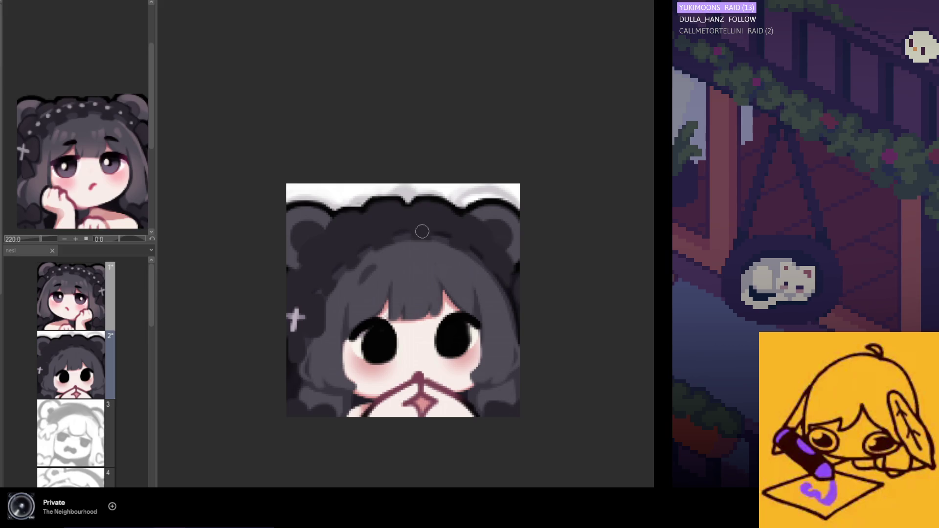
scroll(422, 231, down, 1)
scroll(426, 232, down, 1)
scroll(453, 237, down, 1)
scroll(458, 234, down, 1)
scroll(430, 234, up, 1)
scroll(416, 240, up, 1)
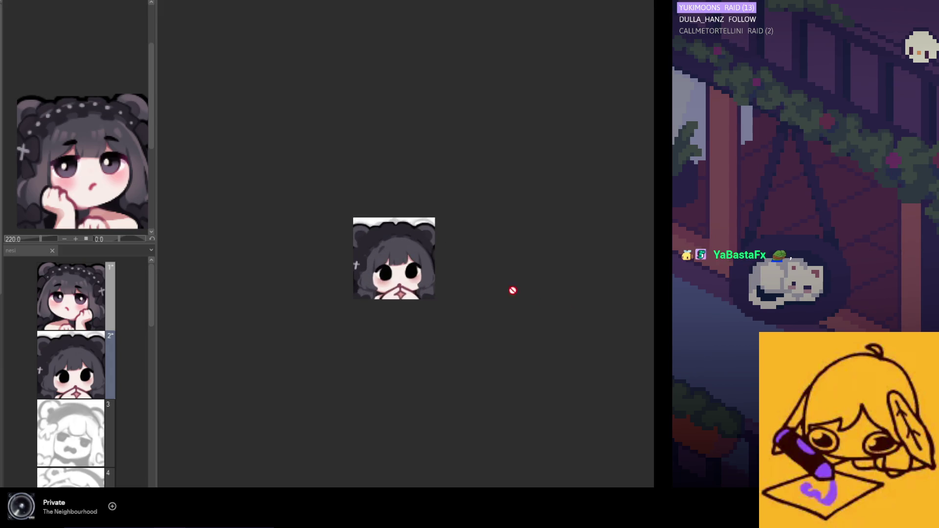
key(ctrl+z)
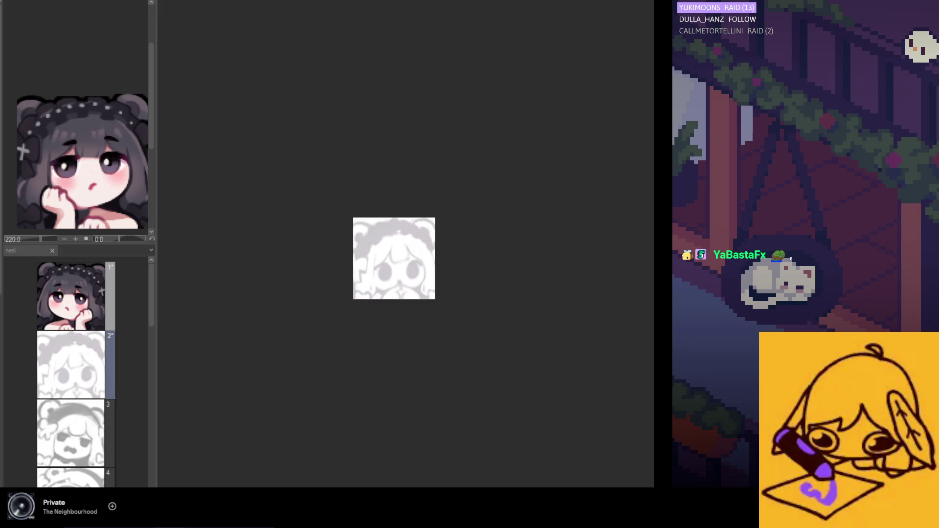
key(ctrl+z)
key(ctrl+y)
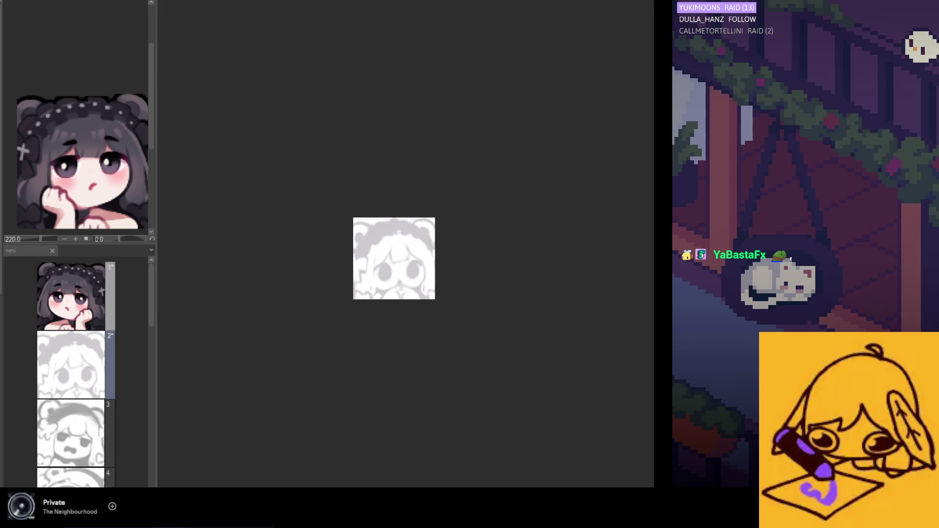
key(ctrl+z)
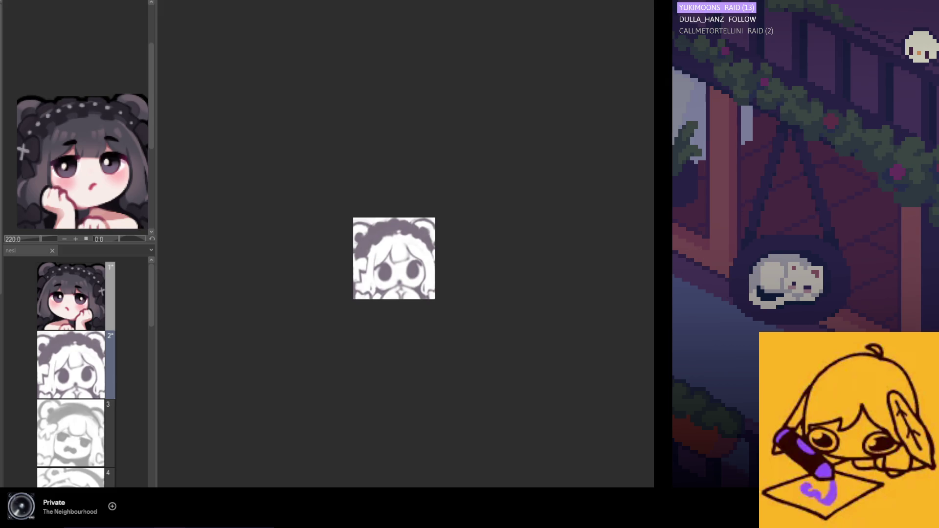
key(ctrl+z)
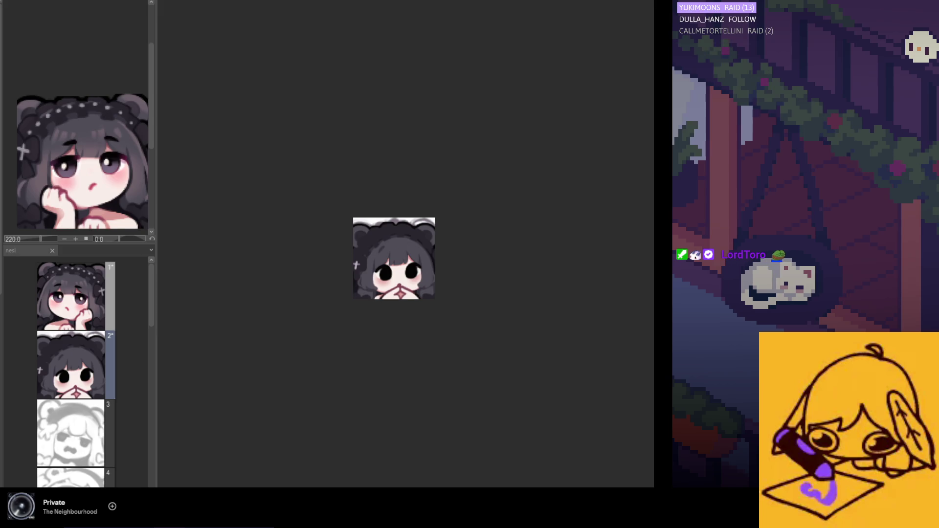
- Compare the coloured and line-art versions, settling on the lighter line art
key(ctrl+z)
key(ctrl+y)
key(ctrl+z)
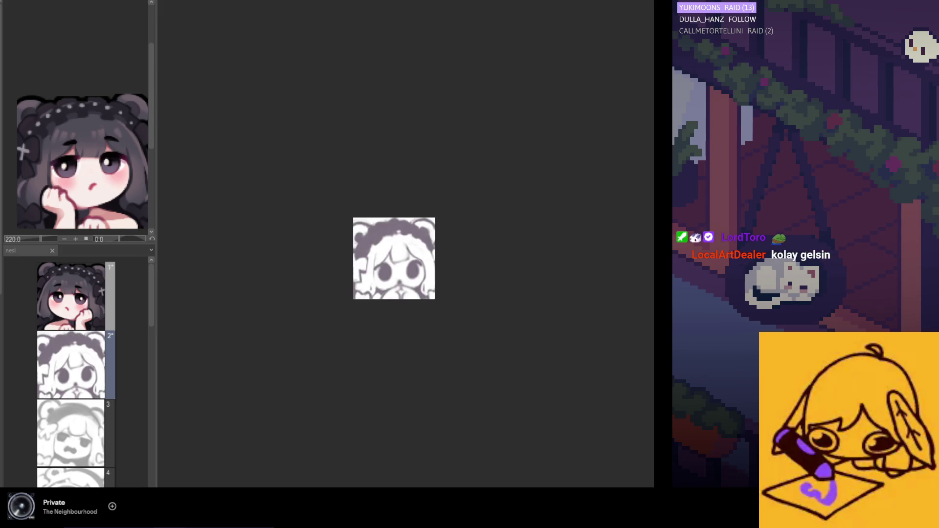
key(ctrl+y)
key(ctrl+z)
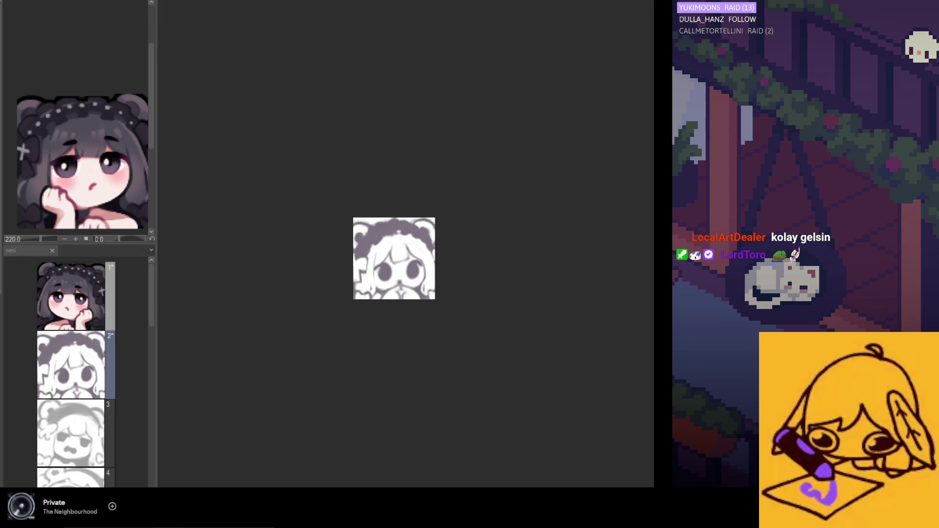
key(ctrl+y)
key(ctrl+z)
key(ctrl+y)
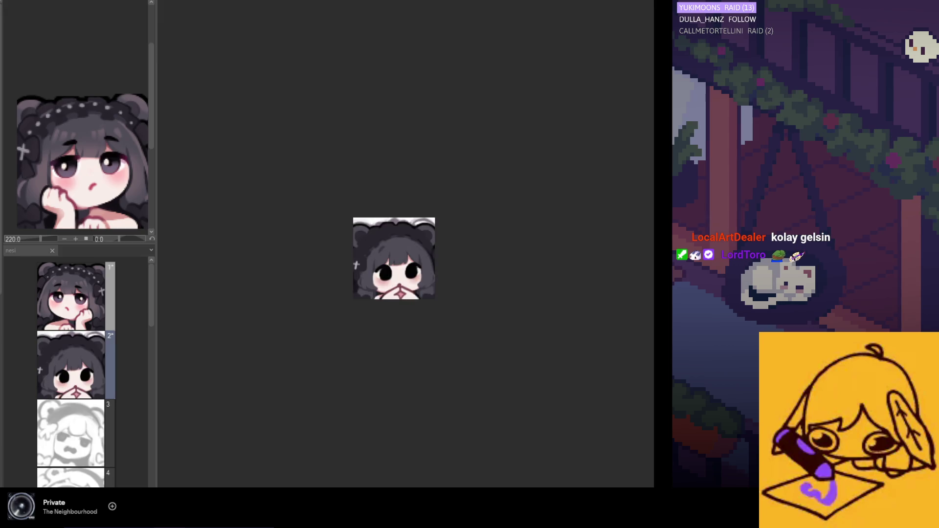
key(ctrl+z)
key(ctrl+y)
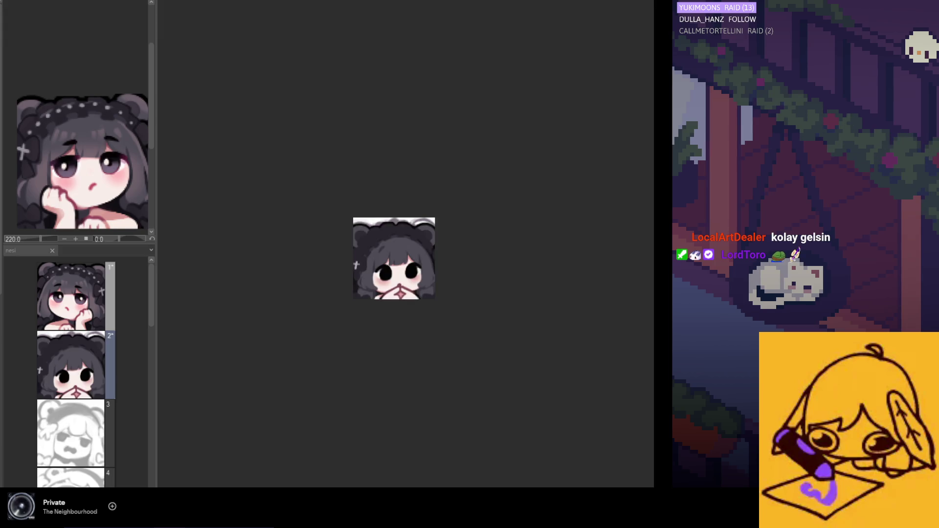
key(ctrl+z)
key(ctrl+y)
key(ctrl+z)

Problem to work on: Lines from the entries that contain the word "scroll" are what the answer must hold.

Task answer:
scroll(422, 231, down, 1)
scroll(426, 232, down, 1)
scroll(453, 237, down, 1)
scroll(458, 234, down, 1)
scroll(430, 234, up, 1)
scroll(416, 240, up, 1)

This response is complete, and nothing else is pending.